Основными механизмами, которые приводят к улучшению течения атеросклероза под влиянием гиполипидемической терапии, являются:

· «стабилизация» атеросклеротической бляшки, профилактика образования новых (замедление образования пенистых клеток);

· улучшение (восстановление) функционального состояния эндотелия, что способствует расширению артерий в связи с увеличением продукции эндотелием вазодилатирующих веществ и, в частности, NO. Данный эффект замечен у препаратов группы статинов вне зависимости от гиполипидемической активности препарата;

· нормализация функции тромбоцитов (уменьшение их тромботического потенциала), снижение адгезии лейкоцитов (моноцитов/макрофогов);

· угнетение синтеза ингибитора фактора I типа тканевого активатора плазминогена, усиление фибринолиза и снижение вязкости крови (коагуляционный гемостаз);

· уменьшение воспалительной реакции – снижение активности макрофагов;

· повышение уровня ЛВП и увеличение удаления липидов из атеросклеротической бляшки;

· улучшение диффузии кислорода через капиллярную стенку;

· снижение уровня цитотоксических агентов, в частности окисленных ЛНП.

С целью снижения уровня гомоцистеина в плазме могут быть использованы фолиевая кислота, фолиевая кислота в комбинации с витаминами В6 и В12 и комбинации витаминов В6 и В12.

Для лечения и профилактики атеросклероза так же могут применяться препараты содержащие ненасыщенные жирные кислоты (липостабил, липоевая кислота, препараты лецитина, растительных масел). Эффект действия основан на повышение концентрации и активности ЛВП.
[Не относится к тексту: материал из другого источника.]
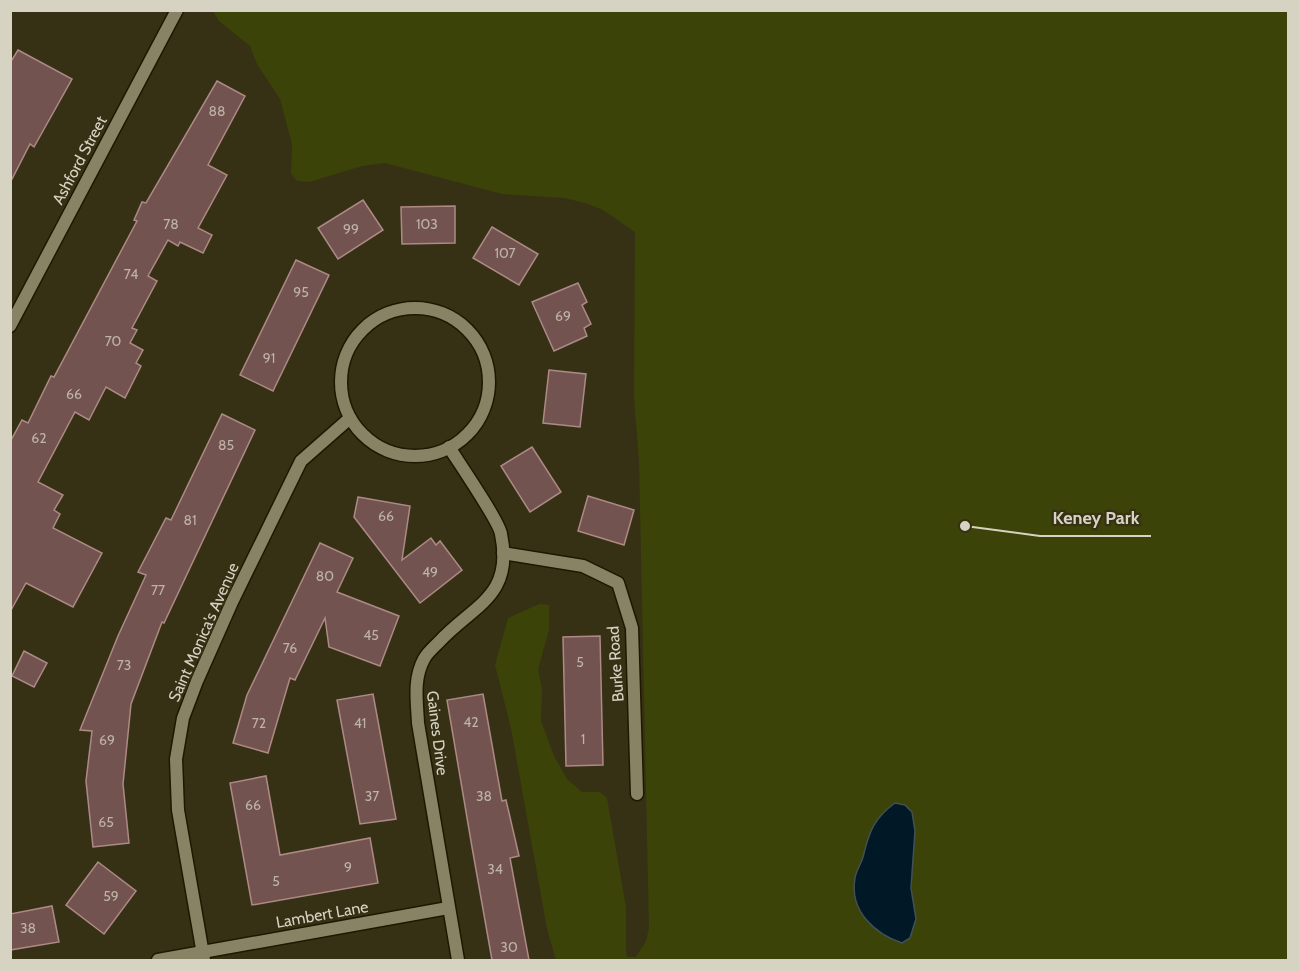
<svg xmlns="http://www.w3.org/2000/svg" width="1299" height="971" font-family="Cabin,sans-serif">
  <rect width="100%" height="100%" fill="#363115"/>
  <path fill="#3c4308" d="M213,11H1288V960H556L547,929L511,728L495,665L508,618L539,604L549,605V630L538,669L542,689L541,721L554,756L567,779L582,792H600L607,798L626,907V951L627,957H636L646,941L649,928L639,461L634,397L635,232L603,210L585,203L565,198L502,194L385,163L362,166L309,182L297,181L291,174L292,144L280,99L257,64L250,46L219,21Z"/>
  <path fill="#011927" stroke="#415156" stroke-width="1.5" d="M895,803L905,805L912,812L915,831L911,888L916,919L910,938L902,943C875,934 849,911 855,878C856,871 861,864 863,857C869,832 874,818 895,803Z"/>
  <g fill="#73534f" stroke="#ad8a85" stroke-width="1.5">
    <path d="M18,50L72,79L34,147L30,144L10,183V63Z"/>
    <path d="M217,81L245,96L208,165L227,175L198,228L212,235L203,253L180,242L178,246L168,240L148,276L157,281L132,328L137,330L130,343L143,350L136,363L141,366L125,398L106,387L89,420L75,412L38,482L63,495L54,510L60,514L53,528L102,553L73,607L26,583L10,612V442L22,420L28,423L51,376L54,377L137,221L134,220L142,202L146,203Z"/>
    <path d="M363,200L383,230L338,259L318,228Z"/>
    <path d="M455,206V243L402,244L401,207Z"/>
    <path d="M492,227L538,254L519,285L473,258Z"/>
    <path d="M296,260L329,275L273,391L240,375Z"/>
    <path d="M578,283L587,302L582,305L591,324L584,328L587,336L554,351L532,302Z"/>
    <path d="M549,370L586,374L580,427L543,423Z"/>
    <path d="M222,414L255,430L164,623L162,622L131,704L123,784L129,843L93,847L86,781L92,731L80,730L118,636L146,575L138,572L166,518L171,520Z"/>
    <path d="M532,447L561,492L530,512L501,466Z"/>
    <path d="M588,496L634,510L624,545L578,531Z"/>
    <path d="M358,497L410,506L402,560L431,538L436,545L440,541L462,570L420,603L354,517Z"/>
    <path d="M320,543L353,558L337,592L399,616L380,666L329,647L325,618L295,680L290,678L268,753L233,743L247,695Z"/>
    <path d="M600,636L603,765L566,766L563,637Z"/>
    <path d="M24,651L47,663L34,687L12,676Z"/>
    <path d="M373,694L396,819L360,824L337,700Z"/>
    <path d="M483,694L502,801L506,800L519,856L510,858L529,960H492L472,847L447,700Z"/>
    <path d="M266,776L280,855L370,838L378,883L252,905L230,783Z"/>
    <path d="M98,862L136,891L104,934L66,905Z"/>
    <path d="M52,906L59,942L10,950V914Z"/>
  </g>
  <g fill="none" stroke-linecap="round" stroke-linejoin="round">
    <g stroke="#1e1800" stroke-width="15">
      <g id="street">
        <circle cx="415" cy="382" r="74"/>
        <path d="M10,326L177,10"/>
        <path d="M449,447C459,463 499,521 501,534C514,597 473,605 439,642C434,647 427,653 424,659C413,679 417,701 418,723L458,960"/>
        <path d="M503,553L583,566L618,583L632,628L637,794"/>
        <path d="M158,960L448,908"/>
        <path d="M204,960L178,810L176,759L183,718L197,681L232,602L301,461L350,418"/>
      </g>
    </g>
    <use href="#street" stroke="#898365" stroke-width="12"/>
  </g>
  <g text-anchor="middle" stroke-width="4.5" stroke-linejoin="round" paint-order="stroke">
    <g font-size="14" fill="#bdb3a6">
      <text x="217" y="116">88</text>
      <text x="171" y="229">78</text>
      <text x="427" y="229">103</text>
      <text x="351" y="234">99</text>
      <text x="505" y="258">107</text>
      <text x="131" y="279">74</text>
      <text x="301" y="297">95</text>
      <text x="563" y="321">69</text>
      <text x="113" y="346">70</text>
      <text x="269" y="363">91</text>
      <text x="74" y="399">66</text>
      <text x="39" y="443">62</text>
      <text x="226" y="450">85</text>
      <text x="386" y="521">66</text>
      <text x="190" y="525">81</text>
      <text x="430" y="577">49</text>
      <text x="325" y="581">80</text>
      <text x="158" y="595">77</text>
      <text x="371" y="640">45</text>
      <text x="290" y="653">76</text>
      <text x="580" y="667">5</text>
      <text x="124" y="670">73</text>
      <text x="471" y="727">42</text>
      <text x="259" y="728">72</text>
      <text x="360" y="728">41</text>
      <text x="583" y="744">1</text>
      <text x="107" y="745">69</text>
      <text x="372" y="801">37</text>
      <text x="484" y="801">38</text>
      <text x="253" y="810">66</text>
      <text x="106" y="827">65</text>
      <text x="348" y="872">9</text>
      <text x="495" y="874">34</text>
      <text x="276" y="886">5</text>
      <text x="111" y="901">59</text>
      <text x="28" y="933">38</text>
      <text x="509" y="952">30</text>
    </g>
    <g font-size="16" fill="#d6d3c3" stroke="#363115">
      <text transform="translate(79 160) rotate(-62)" y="6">Ashford Street</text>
      <text transform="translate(203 632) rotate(-66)" y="6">Saint Monica's Avenue</text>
      <text transform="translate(615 664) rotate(-94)" y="6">Burke Road</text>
      <text transform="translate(438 733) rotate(83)" y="6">Gaines Drive</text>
      <text transform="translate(322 914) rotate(-10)" y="6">Lambert Lane</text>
    </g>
  </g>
  <path fill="none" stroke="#d6d3c3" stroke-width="2" d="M965 526L1040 536H1151"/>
  <circle fill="#d6d3c3" stroke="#363115" stroke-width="2" cx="965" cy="526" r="6"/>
  <g font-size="18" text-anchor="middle" font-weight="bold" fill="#d6d3c3" stroke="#363115" stroke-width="4.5" stroke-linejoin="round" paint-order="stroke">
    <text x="1096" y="524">Keney Park</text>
  </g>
  <rect width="1299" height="971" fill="none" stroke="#d6d3c3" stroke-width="24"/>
</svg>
Эфферентная терапия в комплексном лечении больных атеросклерозом способствует выведению из организма холестерина и атерогенных липопротеинов. Используются следующие методы: энтеросорбция, гемосорбция, плазмаферез, ЛНП-афферез.
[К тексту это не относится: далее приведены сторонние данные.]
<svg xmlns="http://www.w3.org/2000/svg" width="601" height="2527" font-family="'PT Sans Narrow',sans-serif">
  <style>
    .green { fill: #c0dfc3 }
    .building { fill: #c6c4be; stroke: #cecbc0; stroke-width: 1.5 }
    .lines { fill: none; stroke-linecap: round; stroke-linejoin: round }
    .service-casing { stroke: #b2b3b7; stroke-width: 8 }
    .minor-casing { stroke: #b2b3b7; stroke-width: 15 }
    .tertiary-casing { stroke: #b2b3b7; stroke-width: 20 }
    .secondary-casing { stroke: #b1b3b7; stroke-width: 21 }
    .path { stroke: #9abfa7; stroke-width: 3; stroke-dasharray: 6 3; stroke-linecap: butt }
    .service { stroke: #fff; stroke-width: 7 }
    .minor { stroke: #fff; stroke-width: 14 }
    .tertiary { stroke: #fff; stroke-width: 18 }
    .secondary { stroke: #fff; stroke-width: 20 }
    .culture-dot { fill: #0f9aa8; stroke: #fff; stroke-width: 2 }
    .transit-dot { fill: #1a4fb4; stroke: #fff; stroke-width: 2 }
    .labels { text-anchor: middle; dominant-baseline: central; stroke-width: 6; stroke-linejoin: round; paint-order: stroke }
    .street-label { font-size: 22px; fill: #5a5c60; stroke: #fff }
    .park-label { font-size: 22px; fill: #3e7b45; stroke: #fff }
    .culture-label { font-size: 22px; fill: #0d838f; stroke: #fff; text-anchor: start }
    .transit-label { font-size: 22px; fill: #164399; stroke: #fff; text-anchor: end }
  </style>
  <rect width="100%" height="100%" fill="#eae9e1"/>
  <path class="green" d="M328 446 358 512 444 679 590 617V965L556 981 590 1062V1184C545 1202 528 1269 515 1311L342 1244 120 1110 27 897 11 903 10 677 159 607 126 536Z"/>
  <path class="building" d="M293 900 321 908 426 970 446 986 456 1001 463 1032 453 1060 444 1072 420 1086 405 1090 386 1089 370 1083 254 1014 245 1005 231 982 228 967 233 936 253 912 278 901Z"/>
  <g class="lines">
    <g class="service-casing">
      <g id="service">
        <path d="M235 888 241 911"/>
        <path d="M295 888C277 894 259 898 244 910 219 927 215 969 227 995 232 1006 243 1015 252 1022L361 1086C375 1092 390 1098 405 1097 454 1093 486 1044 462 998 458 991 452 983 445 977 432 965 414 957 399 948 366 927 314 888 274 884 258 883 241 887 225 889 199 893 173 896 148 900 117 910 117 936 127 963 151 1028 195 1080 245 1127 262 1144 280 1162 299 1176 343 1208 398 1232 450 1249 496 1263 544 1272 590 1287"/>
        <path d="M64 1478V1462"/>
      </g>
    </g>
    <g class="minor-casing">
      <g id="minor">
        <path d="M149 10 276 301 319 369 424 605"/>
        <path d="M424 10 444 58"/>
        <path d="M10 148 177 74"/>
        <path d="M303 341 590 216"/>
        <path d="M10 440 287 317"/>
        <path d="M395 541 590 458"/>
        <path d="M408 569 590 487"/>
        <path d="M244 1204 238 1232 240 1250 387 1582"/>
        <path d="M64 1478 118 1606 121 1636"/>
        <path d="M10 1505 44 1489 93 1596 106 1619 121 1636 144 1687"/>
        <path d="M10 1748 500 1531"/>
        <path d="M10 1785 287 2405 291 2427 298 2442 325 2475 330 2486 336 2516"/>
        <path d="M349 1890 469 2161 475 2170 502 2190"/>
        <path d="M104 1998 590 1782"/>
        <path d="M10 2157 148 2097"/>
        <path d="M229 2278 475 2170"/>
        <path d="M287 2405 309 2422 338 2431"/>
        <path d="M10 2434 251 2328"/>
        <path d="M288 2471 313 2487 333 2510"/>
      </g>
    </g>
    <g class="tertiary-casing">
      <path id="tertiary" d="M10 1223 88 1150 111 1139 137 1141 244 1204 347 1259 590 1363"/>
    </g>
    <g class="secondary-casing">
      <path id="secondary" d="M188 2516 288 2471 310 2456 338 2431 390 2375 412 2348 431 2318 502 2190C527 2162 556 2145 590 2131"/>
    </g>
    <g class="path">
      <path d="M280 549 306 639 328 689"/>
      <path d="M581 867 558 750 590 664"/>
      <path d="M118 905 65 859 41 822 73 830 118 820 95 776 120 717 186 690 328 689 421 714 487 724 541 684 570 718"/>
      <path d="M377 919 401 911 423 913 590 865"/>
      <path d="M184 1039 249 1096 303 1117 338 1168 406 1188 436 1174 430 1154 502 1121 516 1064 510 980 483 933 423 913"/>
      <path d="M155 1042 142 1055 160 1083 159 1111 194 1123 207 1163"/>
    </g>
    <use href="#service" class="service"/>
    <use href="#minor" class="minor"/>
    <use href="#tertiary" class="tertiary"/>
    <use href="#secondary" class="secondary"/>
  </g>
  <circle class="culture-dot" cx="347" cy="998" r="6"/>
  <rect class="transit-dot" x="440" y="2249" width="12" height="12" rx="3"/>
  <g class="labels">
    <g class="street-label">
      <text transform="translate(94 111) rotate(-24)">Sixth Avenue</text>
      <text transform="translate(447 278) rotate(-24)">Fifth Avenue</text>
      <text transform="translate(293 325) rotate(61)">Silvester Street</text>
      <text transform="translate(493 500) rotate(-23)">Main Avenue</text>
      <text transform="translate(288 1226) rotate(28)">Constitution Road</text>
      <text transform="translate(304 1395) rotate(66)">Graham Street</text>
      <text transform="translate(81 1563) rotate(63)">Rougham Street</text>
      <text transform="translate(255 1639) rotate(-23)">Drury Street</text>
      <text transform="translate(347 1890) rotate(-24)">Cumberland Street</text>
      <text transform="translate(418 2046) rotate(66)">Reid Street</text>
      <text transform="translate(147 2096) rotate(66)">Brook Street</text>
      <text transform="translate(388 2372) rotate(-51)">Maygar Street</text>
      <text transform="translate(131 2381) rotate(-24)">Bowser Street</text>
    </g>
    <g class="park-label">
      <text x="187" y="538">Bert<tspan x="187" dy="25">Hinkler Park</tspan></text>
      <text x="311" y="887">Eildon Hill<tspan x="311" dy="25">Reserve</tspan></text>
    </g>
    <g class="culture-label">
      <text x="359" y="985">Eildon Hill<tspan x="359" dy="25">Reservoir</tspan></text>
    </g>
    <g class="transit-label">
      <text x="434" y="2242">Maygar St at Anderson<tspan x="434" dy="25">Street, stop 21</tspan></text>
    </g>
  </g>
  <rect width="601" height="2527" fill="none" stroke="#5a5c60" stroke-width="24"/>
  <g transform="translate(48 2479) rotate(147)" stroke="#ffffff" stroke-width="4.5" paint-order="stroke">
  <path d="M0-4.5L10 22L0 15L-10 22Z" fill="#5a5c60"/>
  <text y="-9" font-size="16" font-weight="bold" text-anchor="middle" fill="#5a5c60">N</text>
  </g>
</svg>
В последние годы интенсивно разрабатывается метод генной терапии атерогенных гиперлипопротеинемии. Однако, применение данного метода пока связано с высокой токсичностью, развитием иммунной реакции и невысокой эффективностью.

Коррекция нарушенной функциональной способности печени способствует проявлению положительного эффекта комплексной гиполипидемической терапии. Положительной гепатотропное влияние оказывают эссенциале, липостабил, поливитаминные комплексы, коферментные препараты (кокарбоксилаза, липоевая кислота, пиридоксальфосфат, флавинат, кобамид).

Насущной проблемой остаётся лечение больных, страдающих облитерирующими заболеваниями артерий нижних конечностей. Консервативной терапии подлежат абсолютно все больные с диагностированными заболеваниями артерий конечностей. Интенсивная терапия, проводимая в стационаре, и даже хирургическое вмешательство являются лишь дополнением к лечению, осуществляемому в амбулаторных условиях. Без адекватной амбулаторной терапии отдалённые результаты хирургической коррекции нарушений артериального кровотока в конечностях не могут быть удовлетворительными.

Главными принципами консервативной терапии больных являются пожизненность, непрерывность лечения (независимо от стадии заболевания), дифференцированный подход с учётом нозологической формы и стадии заболевания, комплексность лечения с использованием всех вариантов лечебных воздействий. Важную роль играет также активное участие пациента в лечебном процессе с пониманием им принципов лечения и умением адекватно оценивать своё состояние.

ХИРУРГИЧЕСКОЕ ЛЕЧЕНИЕ.

Хирургическое лечение атеросклероза направлено:

· На восстановление магистрального кровотока;

· на улучшение коллатерального кровотока;

· на уменьшение всасывания холестерина (частичное илеошунтирование).